(583c) The New Liquid Crystals: Self-Assembly and Processing of Nanocylinder Dispersions

Authors: 
Davis, V., Auburn University

Nanoscience has enabled the controllable production of materials with an unprecedented range of chemistries, sizes, and shapes including cylindrical nanomaterials.  Nanocylinder dispersions undergo self-assembly and rheological behaviors that can be generally be explained in terms of the known behavior of lyotropic liquid crystalline polymer solutions.  However, there are several key distinctions.  Nanocylinders can have significantly larger aspect ratios,  persistence lengths, polydispersities,  attractive interactions, and densities than their polymeric cousins.   Comparison of various nanocylinder dispersions to each other, and to lyotropic liquid crystalline polymers, highlights opportunities for new insights into the fundamental behavior of colloidal rods.  In addition, understanding the interplay between dispersion microstructure and applied shear can enable producing bulk nanocylinder films with controlled morphologies.  

Over the last ten years, we have investigated nanocylinder dispersions with a broad range of chemical and physical properties.  This talk highlights our work on cellulose nanocrystals in water, carbon nanotubes in aqueous dsDNA, mixtures of silver nanowires and spheres in ethylene glycol, and silica nanorods in dimethyl sulfoxide.

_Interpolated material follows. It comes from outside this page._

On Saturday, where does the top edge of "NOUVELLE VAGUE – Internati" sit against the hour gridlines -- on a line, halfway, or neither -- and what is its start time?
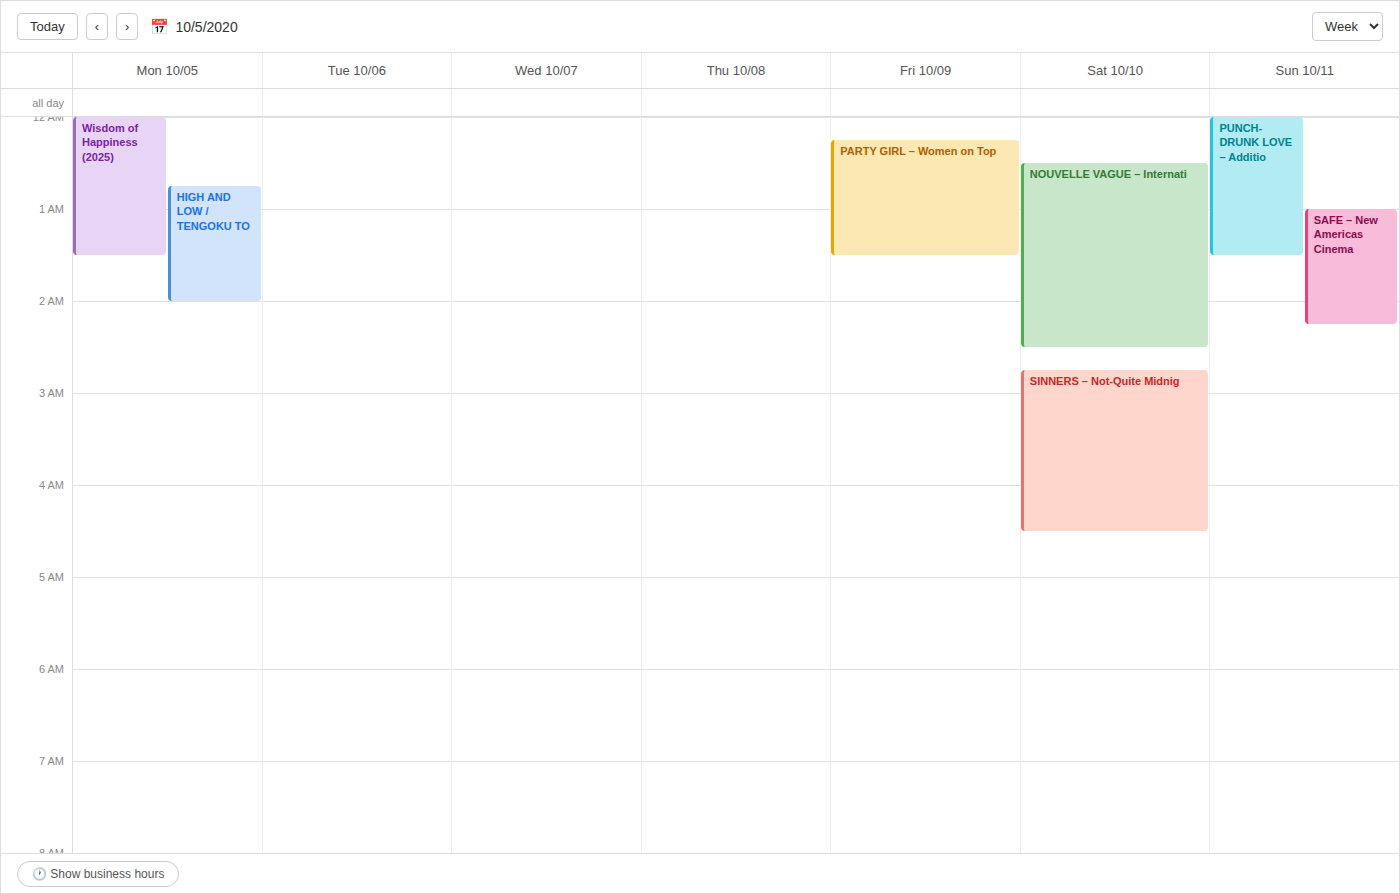
12:30 AM -- halfway between the 12 AM and 1 AM lines.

We have shown that nanocylinders can assemble into cholesteric, nematic, and smectic phases.  We have also shown that these structures can be maintained, enhanced, or erased during processing into solid coatings.  Finally, we have raised new questions about what determines biphasic microstructure and rheological behavior at low shear. Answering these questions promises to enhance our fundamental understanding and ability to control the microstructure of bulk materials produced from nanoscale building blocks.